**WHAT YOU WILL DO**
Determine the number of lines in the listing below in which the word "знач" is present, and state it without comment.

**INPUT DATA**
########################################
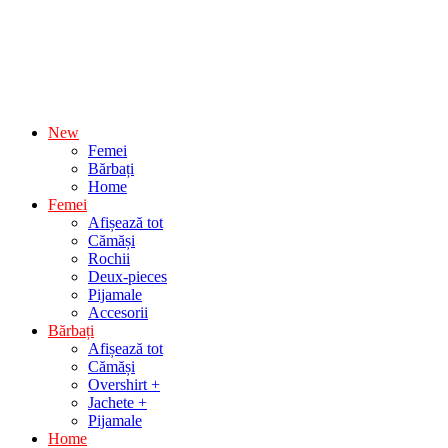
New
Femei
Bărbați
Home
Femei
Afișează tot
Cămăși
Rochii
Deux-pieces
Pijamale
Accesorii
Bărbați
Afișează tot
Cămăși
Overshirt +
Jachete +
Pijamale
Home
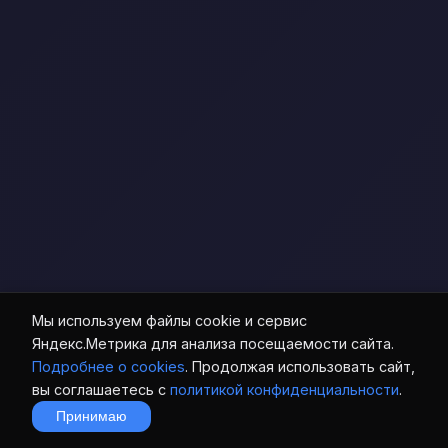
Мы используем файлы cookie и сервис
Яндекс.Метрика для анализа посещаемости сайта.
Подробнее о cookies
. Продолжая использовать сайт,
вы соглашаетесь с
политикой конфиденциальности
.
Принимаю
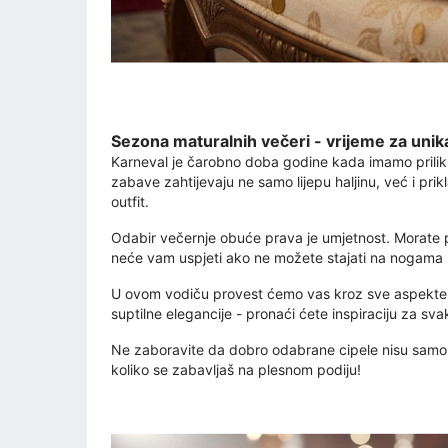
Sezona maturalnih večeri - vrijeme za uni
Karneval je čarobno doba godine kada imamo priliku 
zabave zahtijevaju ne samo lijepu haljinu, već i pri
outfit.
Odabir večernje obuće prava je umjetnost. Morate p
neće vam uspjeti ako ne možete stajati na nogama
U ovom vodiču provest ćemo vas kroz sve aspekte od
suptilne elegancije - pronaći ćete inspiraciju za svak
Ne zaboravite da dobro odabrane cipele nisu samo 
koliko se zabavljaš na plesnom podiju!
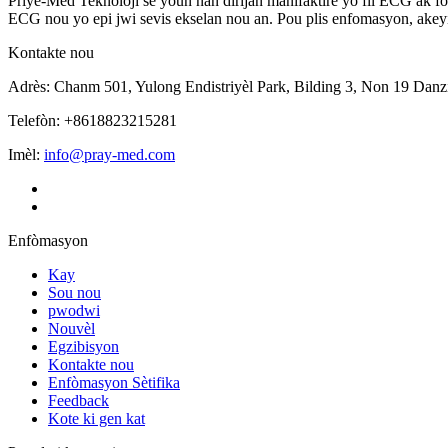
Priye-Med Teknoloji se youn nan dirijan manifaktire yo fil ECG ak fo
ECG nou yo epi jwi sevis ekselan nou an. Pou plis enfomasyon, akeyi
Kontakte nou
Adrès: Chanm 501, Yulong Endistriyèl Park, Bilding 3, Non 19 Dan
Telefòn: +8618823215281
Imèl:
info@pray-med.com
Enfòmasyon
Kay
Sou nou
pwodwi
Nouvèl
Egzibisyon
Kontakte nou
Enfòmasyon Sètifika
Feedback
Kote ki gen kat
########################################
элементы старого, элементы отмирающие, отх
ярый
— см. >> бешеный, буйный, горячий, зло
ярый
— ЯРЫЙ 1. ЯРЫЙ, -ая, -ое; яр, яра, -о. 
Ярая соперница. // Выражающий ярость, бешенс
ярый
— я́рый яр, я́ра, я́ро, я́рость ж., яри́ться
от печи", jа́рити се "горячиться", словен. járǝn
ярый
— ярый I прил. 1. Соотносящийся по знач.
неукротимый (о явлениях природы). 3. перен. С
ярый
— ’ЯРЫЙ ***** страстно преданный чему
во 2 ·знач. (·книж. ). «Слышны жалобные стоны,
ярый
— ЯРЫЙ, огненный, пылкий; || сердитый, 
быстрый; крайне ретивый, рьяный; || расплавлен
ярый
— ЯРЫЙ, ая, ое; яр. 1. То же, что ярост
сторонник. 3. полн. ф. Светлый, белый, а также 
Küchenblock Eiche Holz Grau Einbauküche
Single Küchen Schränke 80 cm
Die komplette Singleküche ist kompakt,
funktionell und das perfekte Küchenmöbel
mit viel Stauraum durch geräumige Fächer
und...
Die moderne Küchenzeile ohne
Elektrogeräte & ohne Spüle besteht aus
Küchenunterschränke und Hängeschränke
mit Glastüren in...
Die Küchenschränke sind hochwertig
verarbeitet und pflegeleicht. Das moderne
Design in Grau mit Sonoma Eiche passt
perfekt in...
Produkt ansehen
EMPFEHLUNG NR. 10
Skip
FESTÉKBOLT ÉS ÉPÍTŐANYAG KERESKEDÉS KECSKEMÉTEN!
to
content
########################################
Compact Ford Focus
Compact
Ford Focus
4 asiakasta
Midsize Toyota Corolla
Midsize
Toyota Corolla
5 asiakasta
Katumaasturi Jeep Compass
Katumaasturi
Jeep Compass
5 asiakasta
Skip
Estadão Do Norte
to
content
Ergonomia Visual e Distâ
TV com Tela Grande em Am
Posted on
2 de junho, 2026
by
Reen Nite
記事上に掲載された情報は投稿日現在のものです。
########################################
**SOLVED PROBLEM**
2